## [Your instructions]
Transcribe, without alteration, the line that includes "left front paw: (484, 324)" and each line after it until the records end, omitting all that precede it.

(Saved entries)
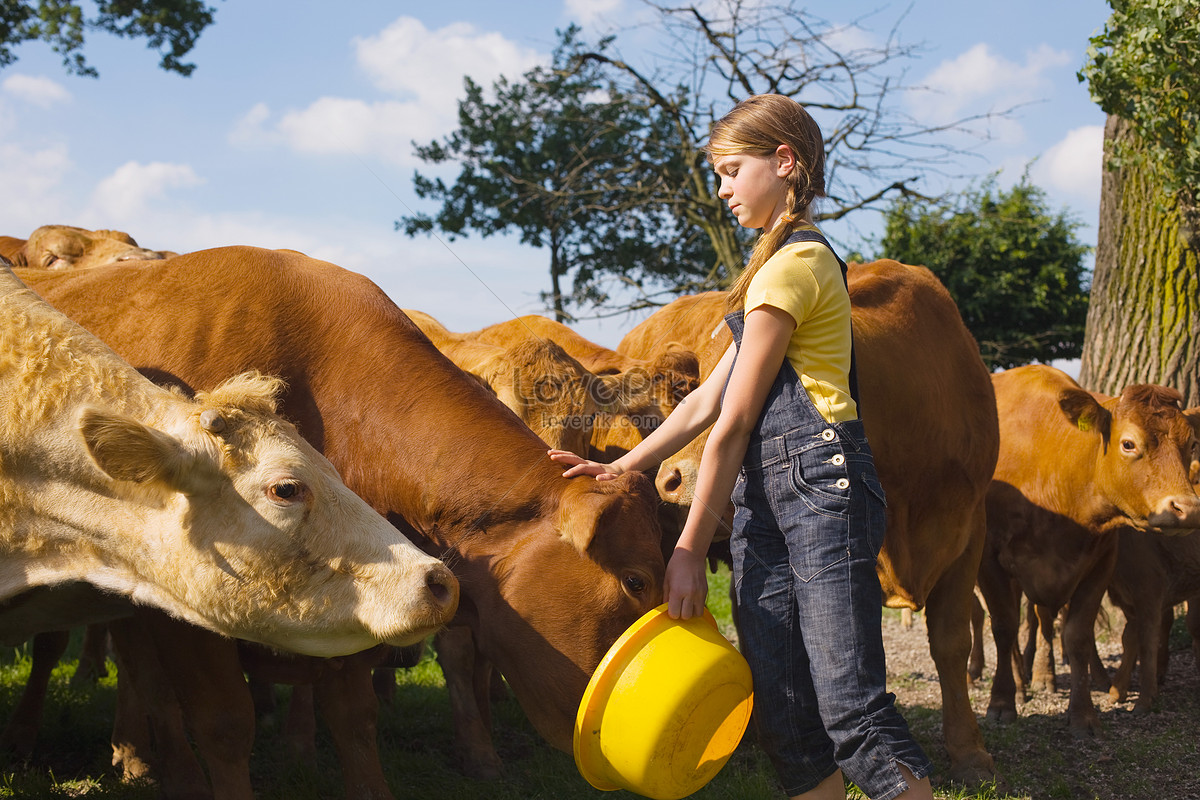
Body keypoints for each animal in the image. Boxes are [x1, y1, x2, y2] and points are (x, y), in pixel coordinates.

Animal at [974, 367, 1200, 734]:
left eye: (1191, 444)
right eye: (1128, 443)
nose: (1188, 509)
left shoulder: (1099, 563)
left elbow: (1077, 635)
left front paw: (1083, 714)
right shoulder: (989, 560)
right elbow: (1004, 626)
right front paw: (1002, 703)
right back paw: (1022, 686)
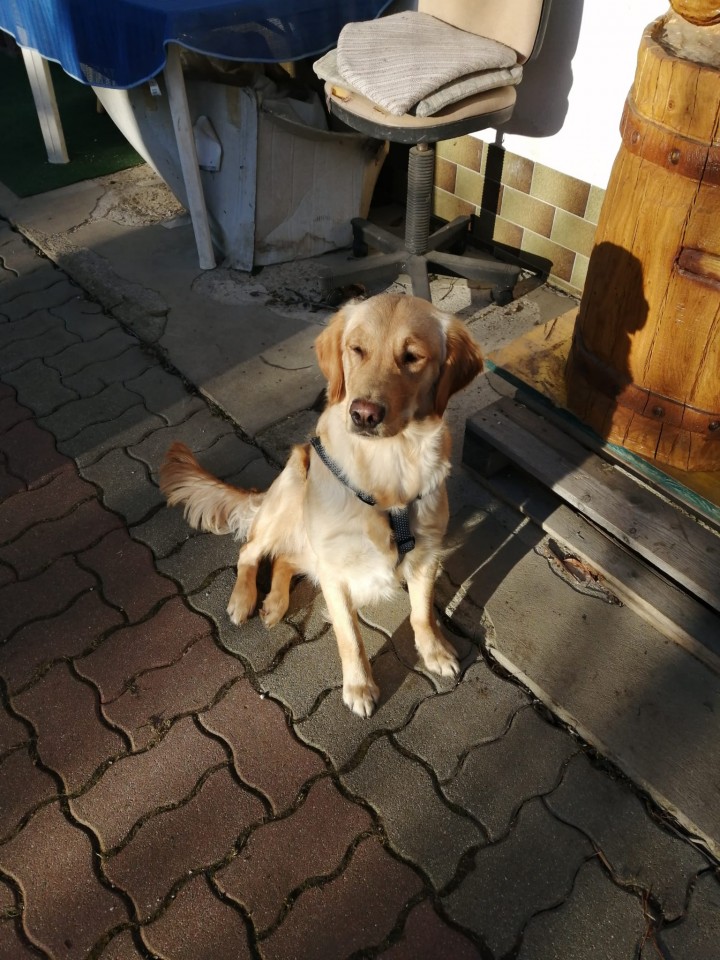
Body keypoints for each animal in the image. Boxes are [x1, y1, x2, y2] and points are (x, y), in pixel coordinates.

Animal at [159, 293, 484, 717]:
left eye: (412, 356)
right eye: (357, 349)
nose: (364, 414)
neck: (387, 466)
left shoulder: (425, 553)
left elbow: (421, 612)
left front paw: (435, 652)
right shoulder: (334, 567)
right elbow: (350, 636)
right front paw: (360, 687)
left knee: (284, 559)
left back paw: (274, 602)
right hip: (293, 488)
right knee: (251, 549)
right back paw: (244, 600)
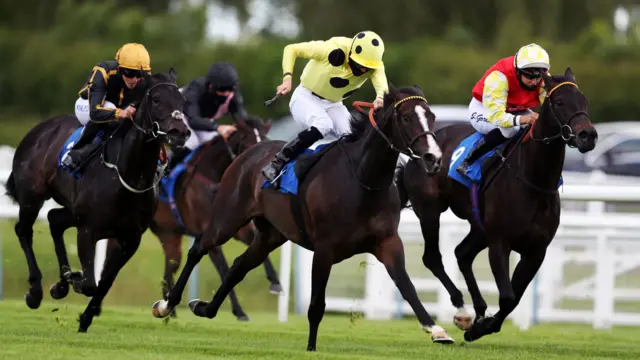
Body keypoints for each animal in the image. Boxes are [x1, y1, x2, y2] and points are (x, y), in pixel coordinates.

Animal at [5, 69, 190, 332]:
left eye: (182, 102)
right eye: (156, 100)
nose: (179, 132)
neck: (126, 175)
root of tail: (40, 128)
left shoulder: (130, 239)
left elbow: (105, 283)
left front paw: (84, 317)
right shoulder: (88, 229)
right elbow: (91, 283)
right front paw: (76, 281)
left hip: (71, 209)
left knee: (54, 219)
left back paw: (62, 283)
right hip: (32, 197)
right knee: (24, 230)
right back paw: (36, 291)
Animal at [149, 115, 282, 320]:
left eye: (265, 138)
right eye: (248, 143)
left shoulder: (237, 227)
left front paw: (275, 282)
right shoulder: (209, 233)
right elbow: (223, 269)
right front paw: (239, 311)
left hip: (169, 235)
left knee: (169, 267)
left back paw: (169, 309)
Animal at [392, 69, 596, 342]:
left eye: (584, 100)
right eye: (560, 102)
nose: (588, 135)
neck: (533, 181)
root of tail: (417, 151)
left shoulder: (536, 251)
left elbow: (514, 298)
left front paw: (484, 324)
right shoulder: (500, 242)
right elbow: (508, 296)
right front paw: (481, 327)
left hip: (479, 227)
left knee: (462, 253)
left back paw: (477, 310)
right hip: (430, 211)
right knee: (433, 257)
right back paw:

## [Solution for this problem]
left front paw: (484, 324)
right shoulder: (500, 242)
right elbow: (508, 296)
right front paw: (481, 327)
left hip: (479, 227)
left knee: (462, 253)
left back paw: (477, 310)
right hip: (430, 211)
right knee: (433, 257)
right back paw:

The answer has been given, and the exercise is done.